Pregnancy & Childbirth
Increasing Number of Undocumented Pregnant Women Financially Straining Philadelphia-Area Maternity Care System, Officials Say

The "small but increasing" number of pregnant, undocumented immigrant women in the Philadelphia area is adding a "financial stressor" to the region's "strained" maternity care system, according to health officials, the Philadelphia Inquirer reports.

According to the Inquirer, although "inadequate" Medicaid reimbursements and high malpractice insurance costs are "big problems" facing the region's maternity care system, "poor funding" for undocumented women is "rising in importance." Medicaid funding covers emergency services but not prenatal care for undocumented women, which leaves doctors and hospitals in a "quandary" of whether to subsidize prenatal care or risk "bigger problems" when undocumented women arrive at the emergency department, the Inquirer reports.

Pregnant women typically receive about 12 prenatal visits and two ultrasounds, Barbara Hand, infant health coordinator for the Montgomery County Health Department, said. Undocumented immigrants might receive these services through a "mishmash" of programs subsidized to varying degrees by hospitals, obstetricians and governments in the region, the Inquirer reports.

Four city health systems provide care at no cost at Philadelphia health clinics. Undocumented women make up 60% to 65% of the nearly 3,000 prenatal patients treated at the city health clinics annually, Kate Maus, director of Maternal, Child and Family Health at the Philadelphia Department of Public Health, said, adding that eight years ago "all of [the patients] were insured." Jack Ludmir -- chair of obstetrics and gynecology at Pennsylvania Hospital -- also noted that the percentage of women in Philadelphia who did not provide a Social Security number after giving birth rose from 4.8% in 2003 to about 7% to 8% this year.

The Montgomery health department is providing two suburban hospitals grants of $800 per patient for pregnant women who are ineligible for Medicaid -- "overwhelmingly" undocumented immigrants, the Inquirer reports.
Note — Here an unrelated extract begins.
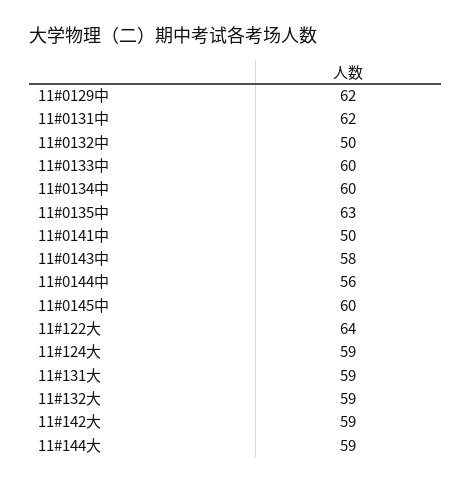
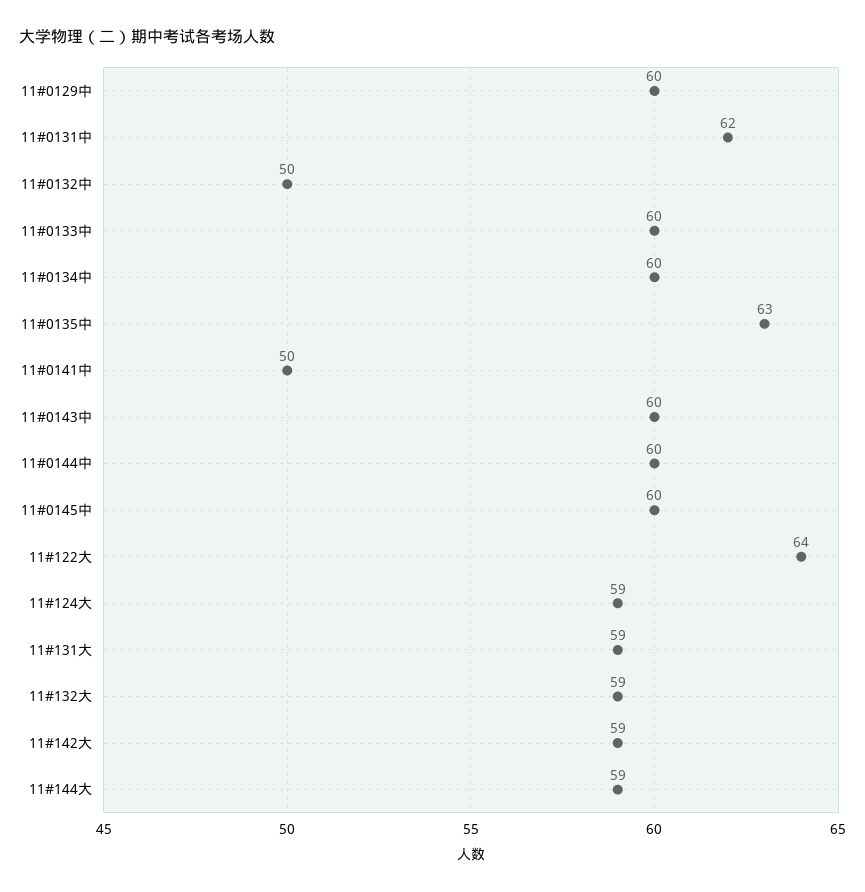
11#0129中: 62 -> 60
11#0143中: 58 -> 60
11#0144中: 56 -> 60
Philadelphia has been paying doctors at city clinics $450 per patient until the money runs out.

Maus said she knows that the city's payments are insufficient and that the department is working to develop a new payment system, the Inquirer reports. According to Maus, the previous system for the city assumed Medicaid beneficiaries would subsidize the uninsured; however, today nearly all pregnant patients in some clinics are undocumented (Burling, Philadelphia Inquirer, 7/.